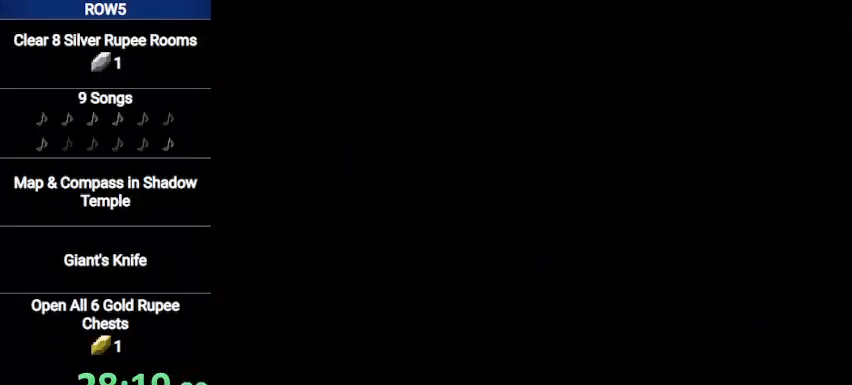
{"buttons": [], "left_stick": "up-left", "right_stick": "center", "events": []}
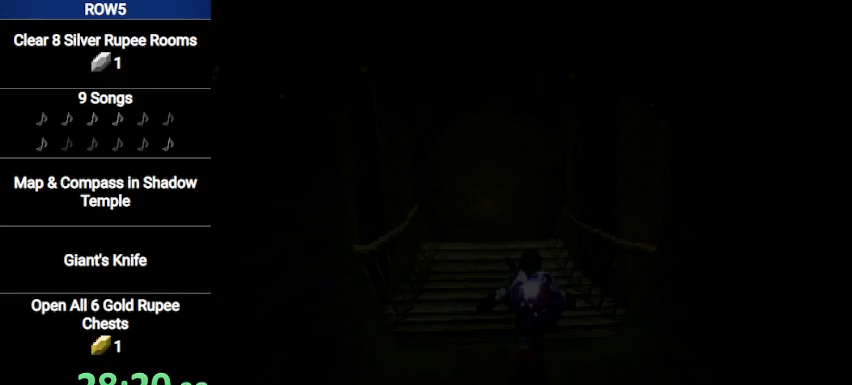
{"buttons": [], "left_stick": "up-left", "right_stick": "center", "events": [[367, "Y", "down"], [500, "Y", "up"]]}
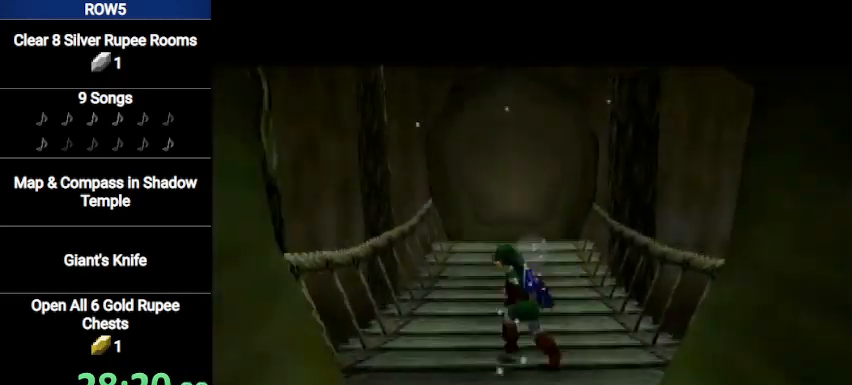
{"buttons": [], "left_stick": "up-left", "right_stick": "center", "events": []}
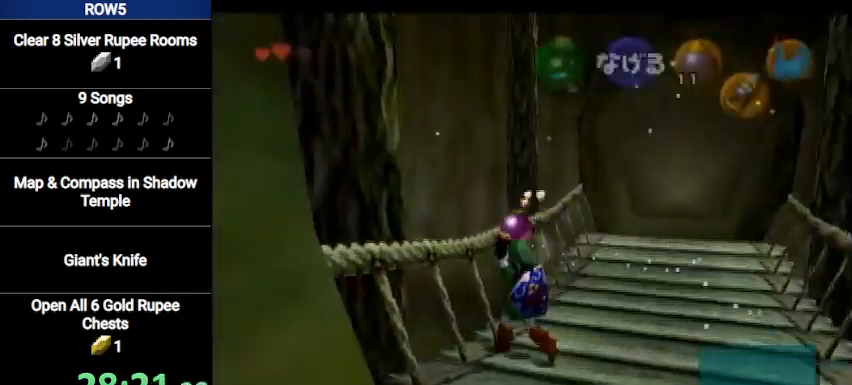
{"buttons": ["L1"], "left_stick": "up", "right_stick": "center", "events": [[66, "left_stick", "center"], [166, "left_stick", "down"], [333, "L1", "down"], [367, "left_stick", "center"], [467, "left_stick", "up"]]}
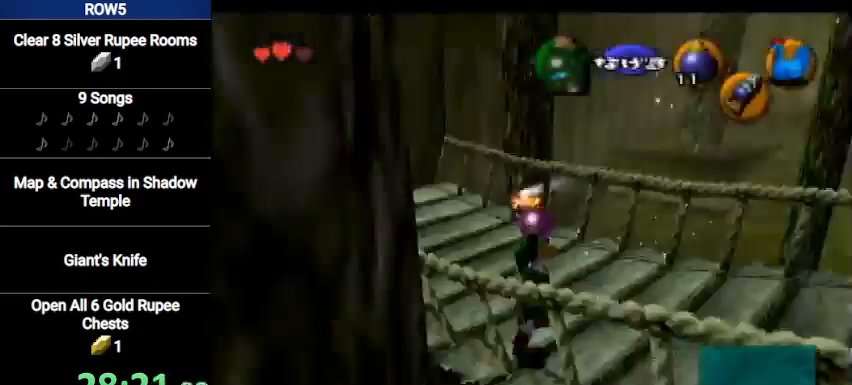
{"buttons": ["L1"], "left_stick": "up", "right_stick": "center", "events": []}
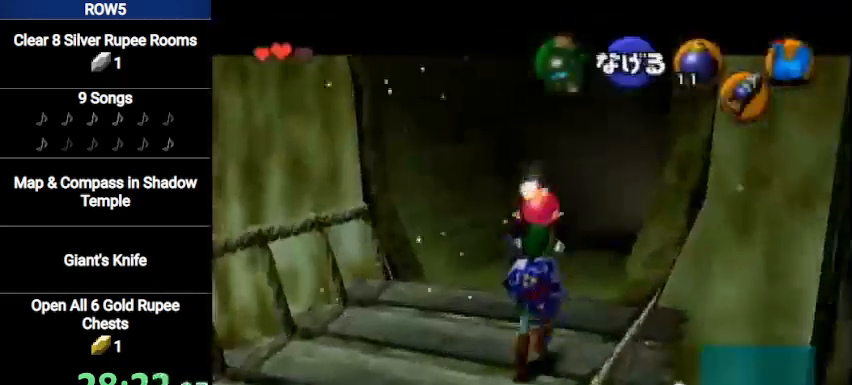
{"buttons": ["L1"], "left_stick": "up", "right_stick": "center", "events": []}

---

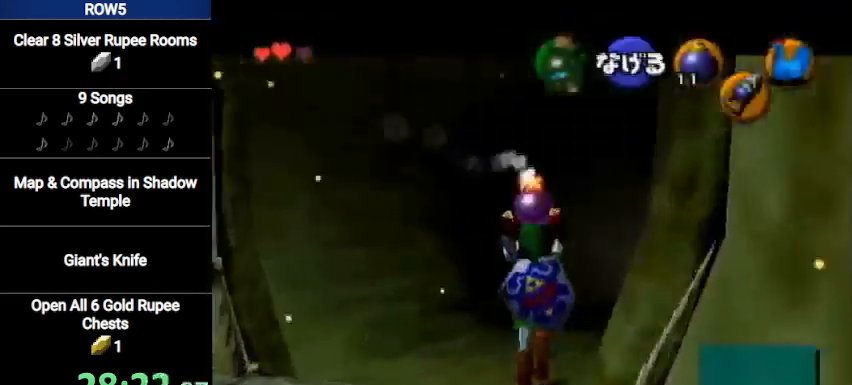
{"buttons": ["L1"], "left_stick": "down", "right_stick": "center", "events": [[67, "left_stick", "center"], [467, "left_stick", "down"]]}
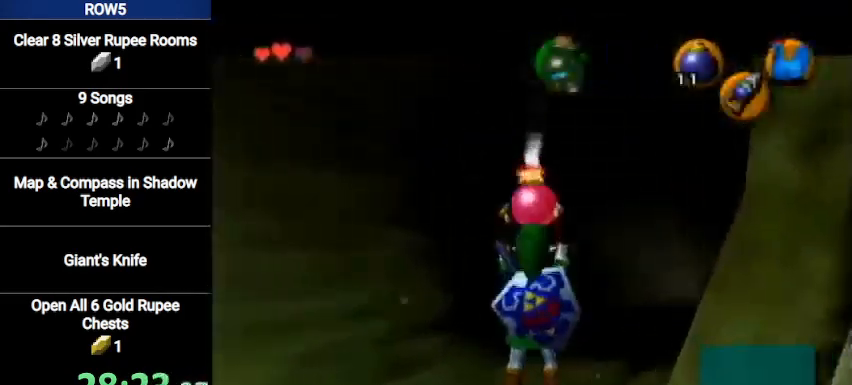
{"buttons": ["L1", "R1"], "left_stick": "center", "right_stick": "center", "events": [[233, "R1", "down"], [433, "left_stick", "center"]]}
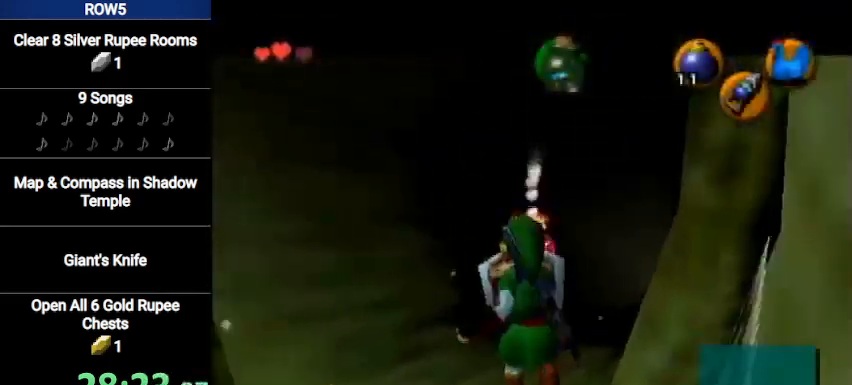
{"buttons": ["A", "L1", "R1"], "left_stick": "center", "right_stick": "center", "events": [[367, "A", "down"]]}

* AIM OF THE EXERCISE
Search the listing above for the word "down", and copy every line that has it.

* RESULT
{"buttons": [], "left_stick": "up-left", "right_stick": "center", "events": [[367, "Y", "down"], [500, "Y", "up"]]}
{"buttons": ["L1"], "left_stick": "up", "right_stick": "center", "events": [[66, "left_stick", "center"], [166, "left_stick", "down"], [333, "L1", "down"], [367, "left_stick", "center"], [467, "left_stick", "up"]]}
{"buttons": ["L1"], "left_stick": "down", "right_stick": "center", "events": [[67, "left_stick", "center"], [467, "left_stick", "down"]]}
{"buttons": ["L1", "R1"], "left_stick": "center", "right_stick": "center", "events": [[233, "R1", "down"], [433, "left_stick", "center"]]}
{"buttons": ["A", "L1", "R1"], "left_stick": "center", "right_stick": "center", "events": [[367, "A", "down"]]}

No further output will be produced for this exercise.